Au bout du compte, oui, c'est ce qu'on retrouve dans Le garçon et ce n'était pas prévu avec Florent. Ce n'est pas ça qu'on voulait faire. Moi, je ne savais pas ce qu'il faisait et il ne savait pas ce que je faisais. Donc c'était ça l'idée, de ne rien savoir et de se jeter dans le vide alors que je suis trouillarde. Je ne sais pas ce qui va se passer et je sais juste que je demande à Florent de donner des bouts de documentaires dont j'ai donné le texte aux acteurs.

Parce que ça, c'est une chose que j'adore faire. Mais en même temps, les photos racontent toujours quelque chose de l'ordre de la mémoire et de l'effacement, forcément. Et Florent, lui-même, un jour, me dit : "On est en train de faire se souvenir des belles choses". Ça m'a fait rire et j'ai dit : "Mais est-ce que de toute façon, on ne fait pas toujours la même chose ?"

Il y a une notion de quête d'identité. En ce qui me concerne, c'est le sujet central du film, mais pas pour vous ?

Non mais ce qui est intéressant, c'est que ça me concerne. Je ne pense pas à ça, mais quand on s'interroge sur quelqu'un, on s'interroge sur soi forcément.
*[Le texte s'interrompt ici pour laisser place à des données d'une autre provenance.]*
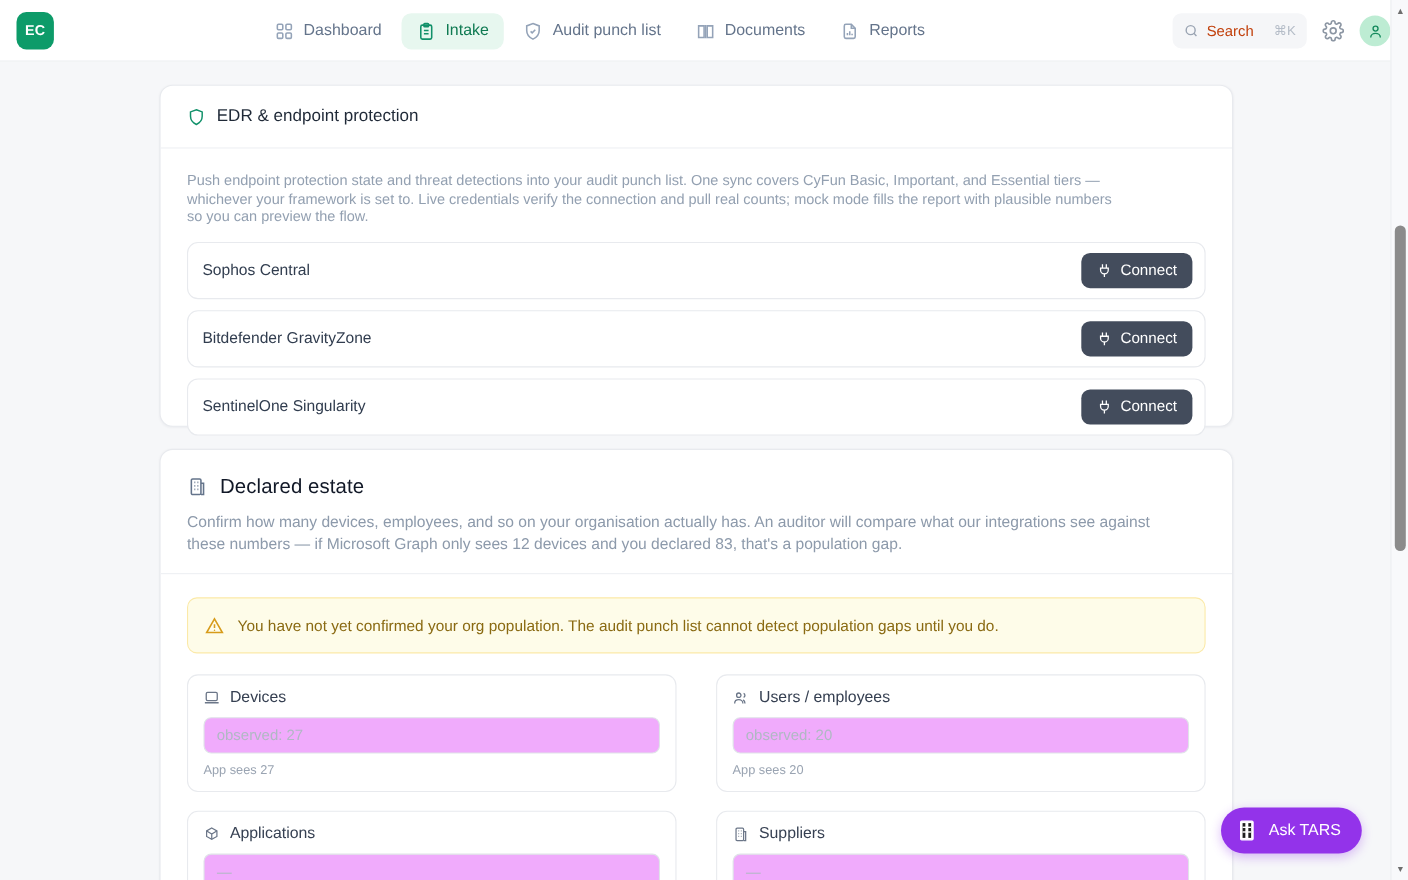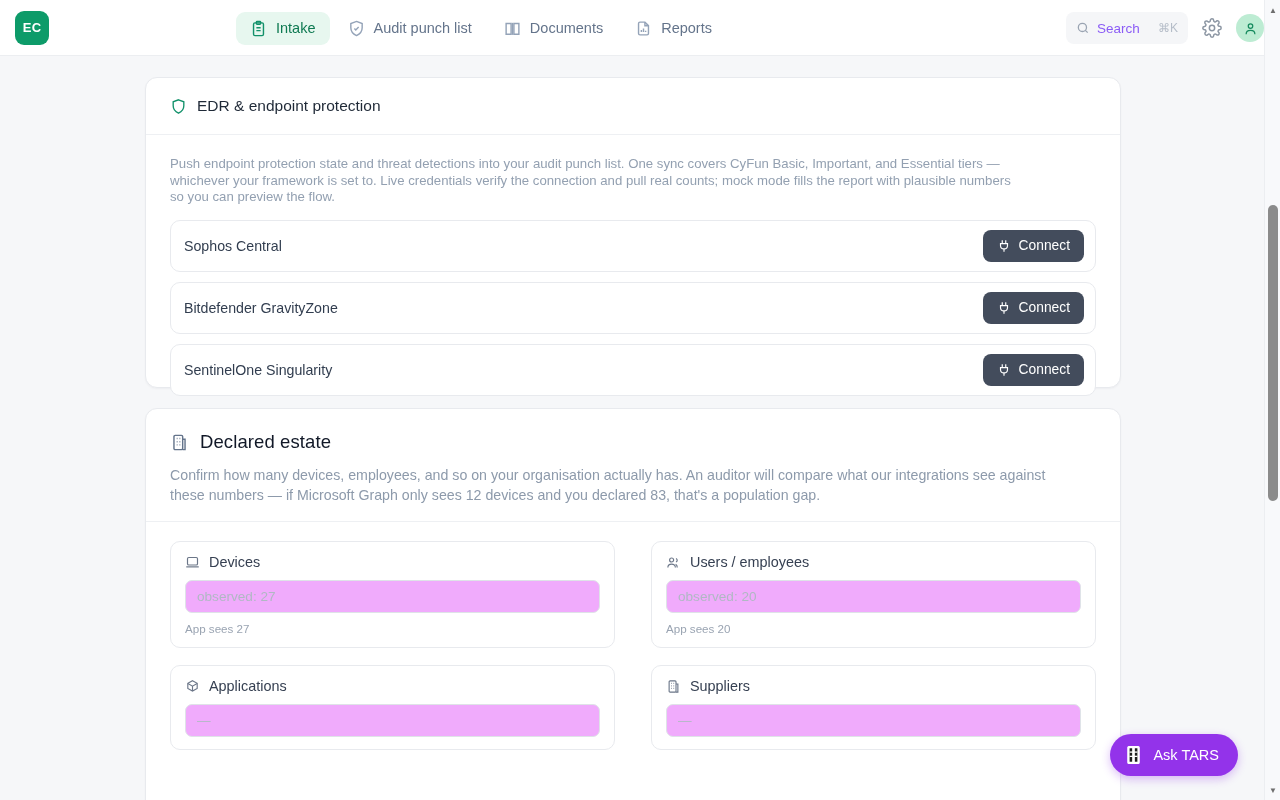--- a/index.html
+++ b/index.html
@@ -178,6 +178,17 @@
 
   <div class="nav">
 
+    <div class="nav-item">
+      <span class="ico">
+        <svg viewBox="0 0 24 24" fill="none" stroke="currentColor" stroke-width="2">
+          <rect x="3" y="3" width="7" height="7" rx="1.5"></rect>
+            <rect x="14" y="3" width="7" height="7" rx="1.5"></rect>
+          <rect x="3" y="14" width="7" height="7" rx="1.5"></rect>
+            <rect x="14" y="14" width="7" height="7" rx="1.5"></rect>
+        </svg>
+      </span>
+      <span>Dashboard</span>
+    </div>
 
     <div class="nav-item active">
       <span class="ico">

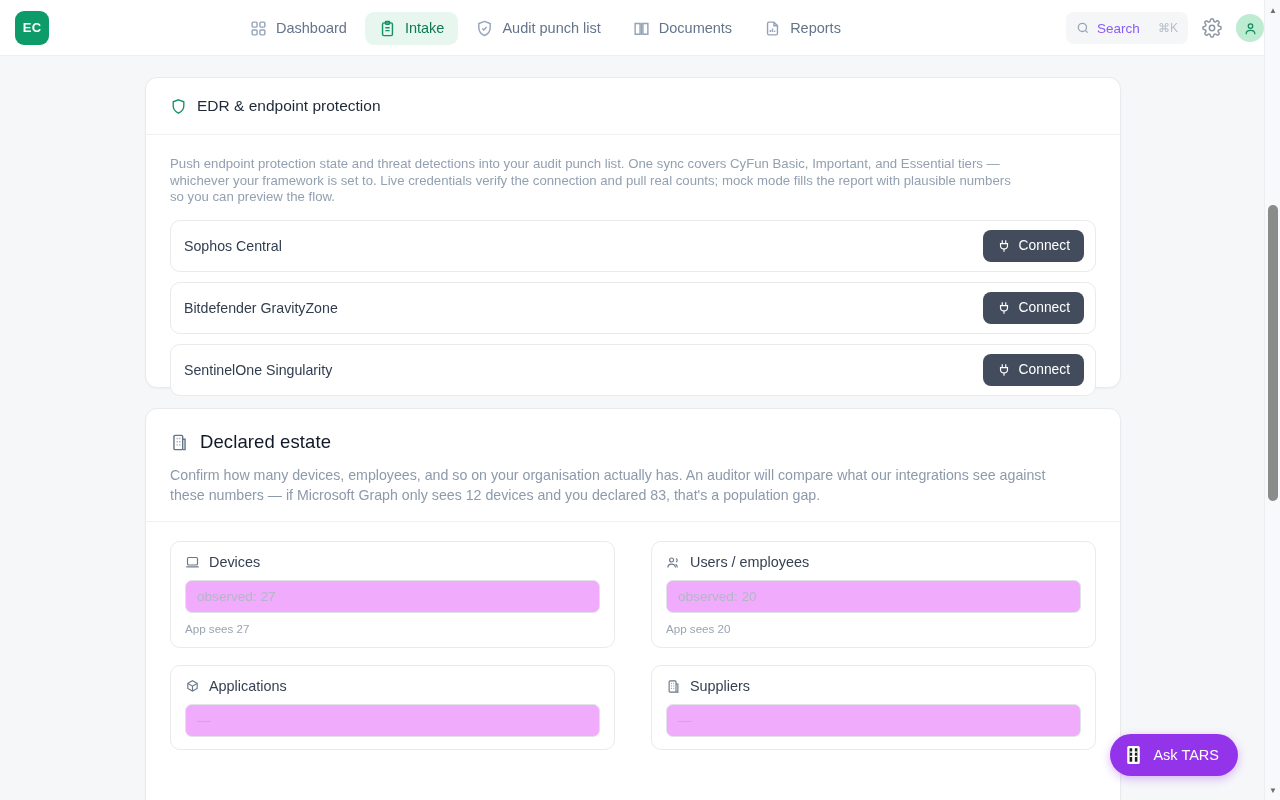--- a/index.html
+++ b/index.html
@@ -51,7 +51,7 @@
     cursor: text;
   }
   .search .sico { width: 14px; height: 14px; color: #9aa4b2; display: flex; }
-  .search .ph { font-size: 13.5px; color: #8b5cf6; flex: 1; }
+  .search .ph { font-size: 13.5px; color: #c2410c; flex: 1; }
   .search .kbd { font-size: 12px; color: #b5bdc8; }
   .gear { width: 20px; height: 20px; color: #8c96a3; display: flex; cursor: pointer; }
   .avatar {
"La quête d'identité, c'est sa quête d'identité à soi à travers quelqu'un d'autre, je pense."

Zabou Breitman

à franceinfo

Dans le film Cassandre, comment affronter les non-dits, c'est quand même aussi ce que dénonce ce film. Comment s'exécuter soi-même, se construire sans jamais ne rien devoir à personne. Est-ce que vous êtes dans cette lignée-là ?

Non, je dois tout le temps à quelqu'un. J'ai beaucoup de culpabilité, on fait comme on peut, on se soigne, mais on essaye de faire au mieux. Ça ne veut pas dire qu'on est parfait, qu'on est complet, mais ça veut dire qu'on essaye. Je pense que la seule chose importante, c'est d'essayer et c'est fondamental. On a le droit d'être un peu con, on n'a pas droit de ne pas se soigner !

Comment étiez-vous enfant parce que Cassandre, elle a cette insouciance de l'enfance ?

Elle a une insouciance et je pense que ça la sauvera. Il y a des gens qui ont cette force-là. Tout le monde ne l'a pas parce que l'insouciance, c'est une forme de force vitale. Je pense que Cassandre, elle a ça et elle vivra.